> **EXERCISE DESCRIPTION**: Reproduce every line in the material below that holds "lines".
═══
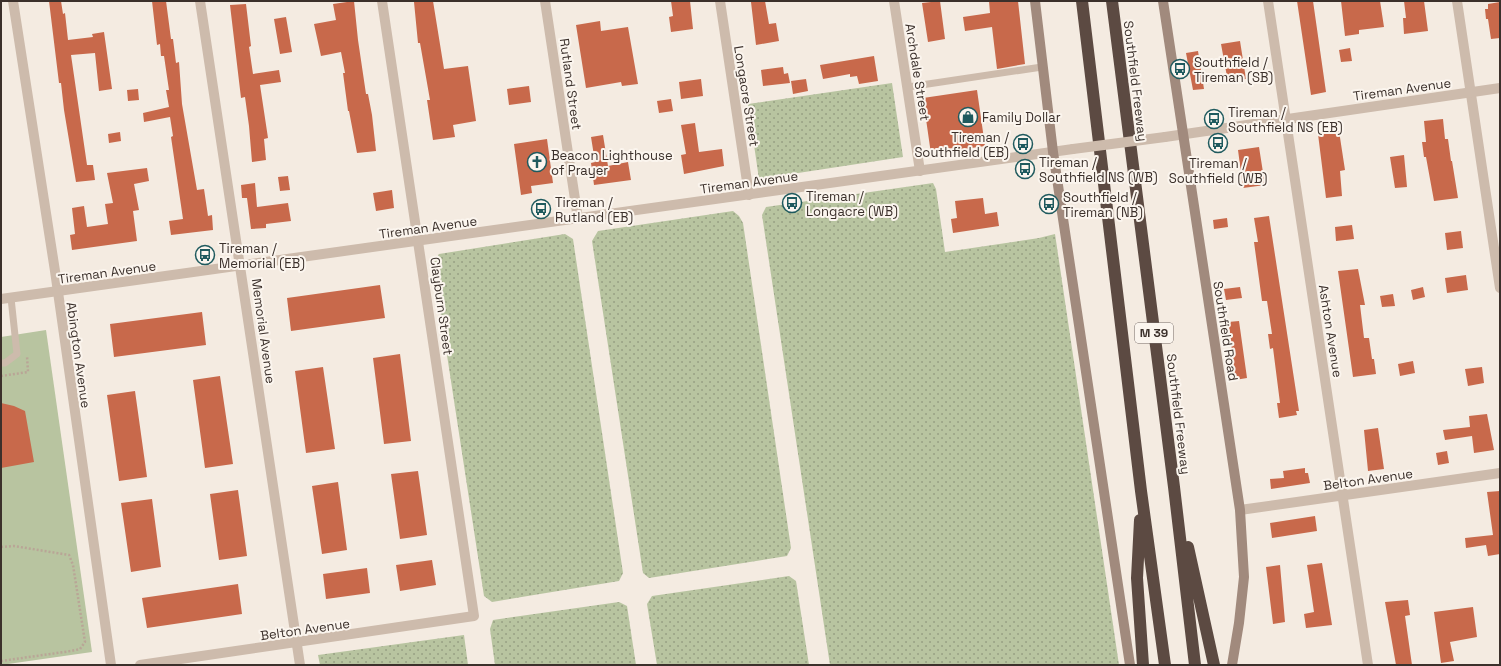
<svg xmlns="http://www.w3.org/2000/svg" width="1501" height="666" font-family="'Space Grotesk',sans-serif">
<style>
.grass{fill:url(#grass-dots)}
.pitch{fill:#b8c4a0}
.building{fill:#c8694b}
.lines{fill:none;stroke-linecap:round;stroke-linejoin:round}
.path{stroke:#b9a596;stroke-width:2.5;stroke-dasharray:2 2;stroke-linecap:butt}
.service{stroke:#cdbbac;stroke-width:7}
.minor{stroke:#cdbbac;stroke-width:10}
.tertiary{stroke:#cdbbac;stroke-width:10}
.secondary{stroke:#a18a7d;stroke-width:10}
.motorway{stroke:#5c4a42;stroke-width:12}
.tertiary-bridge{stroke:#cdbbac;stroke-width:10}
.labels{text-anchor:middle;stroke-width:4;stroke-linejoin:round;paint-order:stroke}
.shield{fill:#fbf5ee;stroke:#756b66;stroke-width:1}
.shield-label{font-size:12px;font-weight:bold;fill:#3b302b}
.poi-label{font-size:13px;fill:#3b302b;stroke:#fbf5ee;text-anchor:start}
.street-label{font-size:13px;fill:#3b302b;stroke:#fbf5ee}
</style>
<defs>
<pattern id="grass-dots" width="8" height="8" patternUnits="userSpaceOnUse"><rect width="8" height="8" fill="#b8c4a0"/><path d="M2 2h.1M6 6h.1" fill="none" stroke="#97a083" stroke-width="1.8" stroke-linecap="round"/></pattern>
</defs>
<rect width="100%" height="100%" fill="#f4ebe1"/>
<!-- grass -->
<path class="grass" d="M 892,83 L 903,157 L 759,179 L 748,104 Z
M 933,183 L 936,189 L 945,252 L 1039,238 L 1055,234 L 1119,665 L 830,665 L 762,215 L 766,207 Z
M 733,211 L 739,216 L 743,223 L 791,548 L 787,556 L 649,578 L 643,573 L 592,241 L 598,231 Z
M 565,234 L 573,239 L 623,573 L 619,581 L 492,602 L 484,596 L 433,264 L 439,254 Z
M 789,576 L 796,581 L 809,665 L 657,665 L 647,604 L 652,596 Z
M 619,602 L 627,606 L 636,665 L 495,665 L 490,629 L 493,620 Z
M 464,635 L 468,665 L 320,665 L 318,655 Z"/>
<!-- pitch -->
<path class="pitch" d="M 46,330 L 92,652 L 1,665 L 1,337 Z"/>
<!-- building -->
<path class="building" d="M 49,1 L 61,1 L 63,14 L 65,13 L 68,40 L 93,37 L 92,34 L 104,32 L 112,89 L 99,91 L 95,53 L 71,55 L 87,165 L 93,165 L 95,180 L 76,182 L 64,110 L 61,83 L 59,83 Z
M 152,1 L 166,1 L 171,39 L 173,39 L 176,63 L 179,62 L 182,104 L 197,190 L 204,189 L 208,216 L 212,215 L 213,230 L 171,235 L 169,221 L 183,219 L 171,137 L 173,136 L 170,117 L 144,122 L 143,113 L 169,107 L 166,90 L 169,90 L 164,56 L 161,56 L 160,44 L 157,45 Z
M 354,1 L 358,40 L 366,94 L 368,94 L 372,115 L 376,151 L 357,153 L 349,111 L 348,111 L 343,73 L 345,73 L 341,52 L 321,56 L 314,24 L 336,20 L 333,4 Z
M 423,1 L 433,1 L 444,69 L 468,66 L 476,121 L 453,125 L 455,137 L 433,140 L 427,100 L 430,100 L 420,43 L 418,43 L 414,2 Z
M 671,1 L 690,1 L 693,29 L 671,32 L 669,17 L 673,16 Z
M 765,1 L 769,24 L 776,23 L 779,41 L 756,45 L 751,2 Z
M 940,1 L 945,39 L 928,42 L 922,3 Z
M 989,1 L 1018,1 L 1025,64 L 997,69 L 992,27 L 965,31 L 963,17 L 990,13 Z
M 1297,1 L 1313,1 L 1326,92 L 1311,95 Z
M 1341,1 L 1380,1 L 1384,27 L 1359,30 L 1359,34 L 1345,36 Z
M 1404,1 L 1424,1 L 1428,31 L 1404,34 L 1403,18 L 1406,18 Z
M 1500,2 L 1500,38 L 1491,39 L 1488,19 L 1486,19 L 1485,9 L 1488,9 L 1488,4 Z
M 246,4 L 251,46 L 249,47 L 253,74 L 279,70 L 281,82 L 260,85 L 268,138 L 264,139 L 266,160 L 252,162 L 249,126 L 245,97 L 241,98 L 230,5 Z
M 286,17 L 292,52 L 280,54 L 274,19 Z
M 600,21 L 601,31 L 628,27 L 638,84 L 622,86 L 621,82 L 586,88 L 576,25 Z
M 1240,41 L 1246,79 L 1228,82 L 1221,44 Z
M 1350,48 L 1352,61 L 1341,62 L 1339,50 Z
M 1198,51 L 1204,89 L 1193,90 L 1186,53 Z
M 874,56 L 878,81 L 859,84 L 857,76 L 850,77 L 850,74 L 823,79 L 820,65 Z
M 783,67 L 784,74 L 788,73 L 790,83 L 763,86 L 761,70 Z
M 701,79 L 703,96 L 681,99 L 679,82 Z
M 806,79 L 808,91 L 793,94 L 791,81 Z
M 529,86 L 531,102 L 509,105 L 507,89 Z
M 138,89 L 139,100 L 128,101 L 127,90 Z
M 977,90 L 985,146 L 931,154 L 923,98 Z
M 671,99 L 673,111 L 659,113 L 657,101 Z
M 1443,119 L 1445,139 L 1448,139 L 1451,161 L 1452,161 L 1458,198 L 1434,201 L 1426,157 L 1424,157 L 1422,142 L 1426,142 L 1424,121 Z
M 695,123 L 699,152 L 722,149 L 724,166 L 684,174 L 681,155 L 686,154 L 681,125 Z
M 1339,131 L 1345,170 L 1340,171 L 1342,196 L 1326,198 L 1318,134 Z
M 120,132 L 121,141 L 109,143 L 108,134 Z
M 603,135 L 608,166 L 628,162 L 631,180 L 594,185 L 591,163 L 595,162 L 591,137 Z
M 547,139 L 553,183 L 531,186 L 532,193 L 521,195 L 514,144 Z
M 1259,147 L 1265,185 L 1243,188 L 1238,150 Z
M 1404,155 L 1407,187 L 1395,188 L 1390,157 Z
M 147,168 L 149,181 L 134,184 L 139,210 L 133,211 L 137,241 L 72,250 L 70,235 L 75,234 L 72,208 L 84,206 L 87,227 L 108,224 L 105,204 L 113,203 L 107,173 Z
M 288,176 L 290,190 L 280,191 L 278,177 Z
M 255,183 L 257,207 L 288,203 L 291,221 L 266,224 L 266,228 L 251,229 L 247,198 L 242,198 L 241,185 Z
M 392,190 L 394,208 L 376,211 L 373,193 Z
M 983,198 L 985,214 L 997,212 L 999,226 L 953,233 L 951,219 L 957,218 L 955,201 Z
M 1269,216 L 1299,411 L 1296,411 L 1297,415 L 1279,418 L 1277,403 L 1280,403 L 1273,348 L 1270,349 L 1268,334 L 1272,334 L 1267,301 L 1262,301 L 1254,242 L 1258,242 L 1254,218 Z
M 1227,218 L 1228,227 L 1214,229 L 1213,220 Z
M 1352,225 L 1354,239 L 1336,241 L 1335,227 Z
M 1461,231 L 1463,248 L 1447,250 L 1445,233 Z
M 1358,269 L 1365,305 L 1360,305 L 1364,338 L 1369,338 L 1372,359 L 1374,359 L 1376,374 L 1353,377 L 1338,271 Z
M 1466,275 L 1468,290 L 1447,293 L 1445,278 Z
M 380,285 L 385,318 L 291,331 L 287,298 Z
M 1240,287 L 1242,298 L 1226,300 L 1224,289 Z
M 1423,287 L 1425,297 L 1413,300 L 1411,290 Z
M 1393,294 L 1395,306 L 1382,307 L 1380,296 Z
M 202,312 L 206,345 L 114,357 L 110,324 Z
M 1239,321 L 1247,378 L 1235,380 L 1230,332 L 1228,322 Z
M 400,354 L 411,441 L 384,444 L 373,358 Z
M 1413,361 L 1415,373 L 1400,376 L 1398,364 Z
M 323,367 L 335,449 L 306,453 L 295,371 Z
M 1482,367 L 1484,383 L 1468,386 L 1465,369 Z
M 220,376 L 233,464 L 205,468 L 193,380 Z
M 135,391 L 147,477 L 119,481 L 107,395 Z
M 1,403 L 14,406 L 25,411 L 34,462 L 1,468 Z
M 1487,414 L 1494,450 L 1474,453 L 1472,436 L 1445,440 L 1443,430 L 1470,427 L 1469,416 Z
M 1378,428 L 1384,469 L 1368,471 L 1364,430 Z
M 1447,451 L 1449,463 L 1438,465 L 1436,453 Z
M 1305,468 L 1305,473 L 1308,473 L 1310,483 L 1271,489 L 1270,479 L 1284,478 L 1283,471 Z
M 418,471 L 427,535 L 400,539 L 391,474 Z
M 338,482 L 347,550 L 322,554 L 312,486 Z
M 238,490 L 247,556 L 219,560 L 210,494 Z
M 1500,491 L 1500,554 L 1488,556 L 1486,545 L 1466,548 L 1465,538 L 1493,535 L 1487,492 Z
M 152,499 L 161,567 L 131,572 L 121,503 Z
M 1315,516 L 1317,531 L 1272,538 L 1270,523 Z
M 432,560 L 436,585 L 400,591 L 396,565 Z
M 1322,563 L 1332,625 L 1306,628 L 1304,614 L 1314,612 L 1307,565 Z
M 1280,565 L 1285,622 L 1273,624 L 1266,567 Z
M 367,568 L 370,593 L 326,599 L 323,574 Z
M 238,584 L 242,614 L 147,628 L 142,598 Z
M 1408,600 L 1410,615 L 1405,616 L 1412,665 L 1396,665 L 1385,602 Z
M 1473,607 L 1477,637 L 1450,642 L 1454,661 L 1441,663 L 1434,612 Z"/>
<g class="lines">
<!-- path -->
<path class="path" d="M 1,376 L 28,372 L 27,356
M 1,547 L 14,546 L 69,555 L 73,565 L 85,642 L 80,649 L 71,651 L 1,661"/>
<!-- service -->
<path class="service" d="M 908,87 L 1042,67
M 1,363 L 5,363 L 17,354 L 11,298"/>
<!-- minor -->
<path class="minor" d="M 13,1 L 55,271 L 111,665
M 200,1 L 300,665
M 545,1 L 578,219
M 720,1 L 749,195
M 894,1 L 920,171
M 1268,1 L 1368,665
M 1457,1 L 1500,288
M 1240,510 L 1500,473
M 140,665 L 474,616 L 382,1"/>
<!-- tertiary -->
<path class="tertiary" d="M 1165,137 L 1500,88
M 1,299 L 1073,149"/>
<!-- secondary -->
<path class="secondary" d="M 1035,1 L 1053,152 L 1130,665
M 1163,1 L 1240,510 L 1244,577 L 1239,623 L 1232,665"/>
<!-- motorway -->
<path class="motorway" d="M 1082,1 L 1141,491 L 1165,665
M 1112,1 L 1174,487 L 1195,665
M 1140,520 L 1137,578 L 1143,665
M 1188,547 L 1214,665"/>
<!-- tertiary-bridge -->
<path class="tertiary-bridge" d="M 1073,149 L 1165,137"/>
</g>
<!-- icons -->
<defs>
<g id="bus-ring" transform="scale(1)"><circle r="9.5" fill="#fbf5ee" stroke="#1f5a5e" stroke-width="1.5"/><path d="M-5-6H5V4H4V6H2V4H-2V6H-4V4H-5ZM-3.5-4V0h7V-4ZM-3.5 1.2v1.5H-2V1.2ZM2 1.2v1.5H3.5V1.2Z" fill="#1f5a5e"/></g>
<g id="shop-ring" transform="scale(1)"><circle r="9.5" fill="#fbf5ee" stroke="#1f5a5e" stroke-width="1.5"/><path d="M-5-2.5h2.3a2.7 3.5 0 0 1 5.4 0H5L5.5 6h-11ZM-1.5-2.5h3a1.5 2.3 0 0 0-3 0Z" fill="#1f5a5e"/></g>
<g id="church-ring" transform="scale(1)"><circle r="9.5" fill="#fbf5ee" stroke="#1f5a5e" stroke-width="1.5"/><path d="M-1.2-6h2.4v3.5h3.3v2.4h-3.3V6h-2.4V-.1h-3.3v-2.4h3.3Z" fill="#1f5a5e"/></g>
</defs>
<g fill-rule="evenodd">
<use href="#bus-ring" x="1180" y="69"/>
<use href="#shop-ring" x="968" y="117"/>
<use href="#bus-ring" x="1214" y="119"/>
<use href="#bus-ring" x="1218" y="143"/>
<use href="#bus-ring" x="1023" y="144"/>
<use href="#church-ring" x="537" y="162"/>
<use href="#bus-ring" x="1025" y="169"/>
<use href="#bus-ring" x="792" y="203"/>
<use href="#bus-ring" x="1049" y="204"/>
<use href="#bus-ring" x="541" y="209"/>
<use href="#bus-ring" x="205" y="255"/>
</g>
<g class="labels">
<!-- shield labels -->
<rect class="shield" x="1135" y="323" width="38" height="20" rx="3"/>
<g class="shield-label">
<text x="1154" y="337">M 39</text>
</g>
<!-- poi labels -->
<g class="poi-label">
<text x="1194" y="67">Southfield /<tspan x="1194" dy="15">Tireman (SB)</tspan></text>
<text x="1228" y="117">Tireman /<tspan x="1228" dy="15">Southfield NS (EB)</tspan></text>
<text x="982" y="122">Family Dollar</text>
<text x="1009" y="142" text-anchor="end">Tireman /<tspan x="1009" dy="15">Southfield (EB)</tspan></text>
<text x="551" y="160">Beacon Lighthouse<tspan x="551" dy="15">of Prayer</tspan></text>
<text x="1039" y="167">Tireman /<tspan x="1039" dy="15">Southfield NS (WB)</tspan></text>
<text x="1218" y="168" text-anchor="middle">Tireman /<tspan x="1218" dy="15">Southfield (WB)</tspan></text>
<text x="806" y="201">Tireman /<tspan x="806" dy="15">Longacre (WB)</tspan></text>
<text x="1063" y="202">Southfield /<tspan x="1063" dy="15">Tireman (NB)</tspan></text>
<text x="555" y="207">Tireman /<tspan x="555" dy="15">Rutland (EB)</tspan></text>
<text x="219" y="253">Tireman /<tspan x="219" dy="15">Memorial (EB)</tspan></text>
</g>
<!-- street labels -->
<g class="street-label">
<text transform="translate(918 72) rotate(81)" y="5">Archdale Street</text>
<text transform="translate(1136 81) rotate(83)" y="5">Southfield Freeway</text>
<text transform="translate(571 84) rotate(82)" y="5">Rutland Street</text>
<text transform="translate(1402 89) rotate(-8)" y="5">Tireman Avenue</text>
<text transform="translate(747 96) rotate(81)" y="5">Longacre Street</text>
<text transform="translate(749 182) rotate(-8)" y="5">Tireman Avenue</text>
<text transform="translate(428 227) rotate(-8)" y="5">Tireman Avenue</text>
<text transform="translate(107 272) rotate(-8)" y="5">Tireman Avenue</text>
<text transform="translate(442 306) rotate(82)" y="5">Clayburn Street</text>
<text transform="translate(264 331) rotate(82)" y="5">Memorial Avenue</text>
<text transform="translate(1226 331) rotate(81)" y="5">Southfield Road</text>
<text transform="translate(1331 331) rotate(81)" y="5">Ashton Avenue</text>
<text transform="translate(79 355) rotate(82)" y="5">Abington Avenue</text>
<text transform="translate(1179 414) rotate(83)" y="5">Southfield Freeway</text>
<text transform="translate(1368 479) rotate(-8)" y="5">Belton Avenue</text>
<text transform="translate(305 629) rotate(-8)" y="5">Belton Avenue</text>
</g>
</g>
<!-- border -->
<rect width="1501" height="666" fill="none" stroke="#3b302b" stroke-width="4"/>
</svg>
═══
> **REPLY**:
.lines{fill:none;stroke-linecap:round;stroke-linejoin:round}
<g class="lines">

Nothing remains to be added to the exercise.